Parfois, votre personnage préférera lire des articles qui parlent de chiens mignons plutôt que de chercher des éléments utiles pour avancer sur son enquête.
Y a pas le feu Yozlazth. S’il marque d'abord par son aspect horrifique, World of Horror comprend aussi des éléments de RPG textuel et de roguelite. En début de partie, il faut choisir son personnage et le Dieu ancien dont la colère s’abattra sur la ville – par exemple Ath-Yolazsth, un gigantesque œil flottant dont le corps se rapproche inéluctablement de la Terre, ou Itothu, créature faite de flammes qu’on imagine être la cause de la destruction de la bibliothèque d’Alexandrie. Côté personnages jouables, il y a Haru, fumeur invétéré qui commence avec un handicap lié à son addiction à la nicotine ; Aiko, capitaine d’une équipe de natation prédisposée au combat ; ou encore Couji, photographe rusé et perspicace. Chacun dispose de différentes statistiques – dextérité, force ou encore charisme – et de trois jauges à étroitement surveiller : l’endurance, la raison (qui détermine la santé mentale du personnage) et ce que le jeu dénomme la barre de DOOM, qui déclenche pour de bon la colère d’un Dieu ancien et se solde par un game over dès qu’elle atteint les 100 %. Cette barre peut progresser rapidement. Pour ça, il suffit que votre personnage choisisse arbitrairement de lire des articles qui parlent de chiens mignons et de légumes géants sur son ordinateur plutôt que de chercher des éléments utiles pour avancer sur son enquête. Beaucoup d’événements aléatoires peuvent vous pourrir une partie, comme ils peuvent permettre d'améliorer vos statistiques.

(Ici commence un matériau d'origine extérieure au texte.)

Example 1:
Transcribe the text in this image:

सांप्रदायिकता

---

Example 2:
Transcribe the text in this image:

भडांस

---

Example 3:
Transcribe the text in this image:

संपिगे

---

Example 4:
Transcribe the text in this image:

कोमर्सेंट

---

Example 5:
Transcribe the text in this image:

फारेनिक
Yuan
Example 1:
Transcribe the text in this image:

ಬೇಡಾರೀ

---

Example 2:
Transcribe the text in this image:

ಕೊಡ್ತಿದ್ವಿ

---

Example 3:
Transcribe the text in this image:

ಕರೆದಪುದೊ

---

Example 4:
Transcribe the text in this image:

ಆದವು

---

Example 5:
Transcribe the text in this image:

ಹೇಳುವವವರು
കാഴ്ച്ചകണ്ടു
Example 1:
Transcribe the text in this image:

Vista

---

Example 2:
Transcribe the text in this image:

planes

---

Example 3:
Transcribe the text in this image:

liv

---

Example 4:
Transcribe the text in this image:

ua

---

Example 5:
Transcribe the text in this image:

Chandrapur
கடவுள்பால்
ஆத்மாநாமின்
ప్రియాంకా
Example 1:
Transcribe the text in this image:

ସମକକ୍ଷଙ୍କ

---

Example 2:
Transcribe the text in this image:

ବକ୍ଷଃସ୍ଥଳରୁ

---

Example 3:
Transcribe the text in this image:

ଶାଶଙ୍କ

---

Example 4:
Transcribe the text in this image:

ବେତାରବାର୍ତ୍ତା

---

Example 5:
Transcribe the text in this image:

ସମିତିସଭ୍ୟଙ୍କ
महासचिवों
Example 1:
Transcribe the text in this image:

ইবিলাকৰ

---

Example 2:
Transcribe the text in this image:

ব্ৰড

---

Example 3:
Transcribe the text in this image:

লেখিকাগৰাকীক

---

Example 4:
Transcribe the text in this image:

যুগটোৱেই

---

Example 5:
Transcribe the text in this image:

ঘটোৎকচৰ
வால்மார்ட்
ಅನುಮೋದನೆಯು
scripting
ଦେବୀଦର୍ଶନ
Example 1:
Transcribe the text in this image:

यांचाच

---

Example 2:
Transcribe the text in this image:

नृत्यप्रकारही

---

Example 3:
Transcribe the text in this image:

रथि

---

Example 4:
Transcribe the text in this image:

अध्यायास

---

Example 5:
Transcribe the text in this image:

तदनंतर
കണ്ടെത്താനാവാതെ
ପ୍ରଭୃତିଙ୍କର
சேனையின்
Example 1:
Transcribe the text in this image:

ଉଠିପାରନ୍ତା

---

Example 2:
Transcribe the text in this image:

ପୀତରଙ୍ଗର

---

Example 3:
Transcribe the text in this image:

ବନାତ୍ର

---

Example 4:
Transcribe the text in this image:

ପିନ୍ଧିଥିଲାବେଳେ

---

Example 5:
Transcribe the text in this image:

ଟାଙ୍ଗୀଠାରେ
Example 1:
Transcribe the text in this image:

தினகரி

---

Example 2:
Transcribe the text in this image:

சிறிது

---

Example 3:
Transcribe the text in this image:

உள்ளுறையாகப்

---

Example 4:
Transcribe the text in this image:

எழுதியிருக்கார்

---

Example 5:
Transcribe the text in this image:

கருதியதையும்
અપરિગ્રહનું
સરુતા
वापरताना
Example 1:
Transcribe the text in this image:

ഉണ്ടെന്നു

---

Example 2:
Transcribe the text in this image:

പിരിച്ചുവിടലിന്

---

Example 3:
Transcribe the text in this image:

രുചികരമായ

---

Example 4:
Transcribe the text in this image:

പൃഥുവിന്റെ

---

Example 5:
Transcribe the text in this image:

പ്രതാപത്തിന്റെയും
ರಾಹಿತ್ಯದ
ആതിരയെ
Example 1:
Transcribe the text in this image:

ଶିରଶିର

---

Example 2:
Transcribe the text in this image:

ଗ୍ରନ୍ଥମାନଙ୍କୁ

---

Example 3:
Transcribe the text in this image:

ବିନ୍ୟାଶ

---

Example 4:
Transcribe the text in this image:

Phare est. À chaque aventure, il y a cinq mystères (sélectionnés au hasard sur les douze disponibles) sur lesquels enquêter. Dès qu’un mystère est résolu, on obtient une clé qui permet d’accéder au sommet d’un phare. Il y a par exemple cette affaire qui porte sur trois étudiants disparus, alors qu’ils réalisaient un documentaire sur les légendes d’une forêt. Il y a aussi ce restaurant de ramens surgi de nulle part, et qui attire chaque soir des foules entières qui ne s’arrêtent plus de manger. Ou encore cette rumeur, qui prétend qu’un marin est devenu fou après avoir longuement vogué sur l’océan. Bref, il y a de quoi faire, d’autant plus qu’il existe entre deux et cinq dénouements pour chaque enquête. Pour chacune d’entre elles, il faut se rendre à divers endroits, bien indiqués sur l’écran, où plusieurs événements peuvent survenir. Parfois, ce sera juste un innocent dialogue avec un personnage rencontré sur le chemin – ou un choix anodin, comme prendre le métro ou marcher. Parfois, ce sera le moment de combattre des créatures immondes qui surgissent à l’écran en un battement de cils.
Arme d'infortune. Le système de combat se fait au tour par tour. Il faut remplir une barre de 200 unités – on peut notamment sélectionner des attaques (que ce soit à l’aide d’armes ou à mains nues), demander à un allié de distraire son ennemi, ou encore récupérer une arme de fortune (ce qui vous contraindra parfois à devoir vaincre une femme menaçante au visage scarifié à l’aide d’un pauvre bout de bois, mais qui peut aussi s’avérer utile). Entre deux enquêtes, le personnage peut rentrer chez lui et prendre une douche (à supposer que l’eau ne soit pas déjà contaminée par l’ire d’un Dieu ancien), s’habiller, ou encore traînasser dans un magasin pour y acheter des armes et des cigarettes. Alors certes, la proposition peut paraître assez aride de prime abord, avec une interface utilisateur à laquelle il faut du temps pour s'habituer, mais elle est très efficace pour peu que l’on adhère à sa direction artistique. Une fois ces pages rendues et mon dur labeur accompli, je sais que je n’aurai envie que d’une chose : m’y replonger, quitte à perdre tout ce qu’il me reste de raison sur fond de musique chiptune.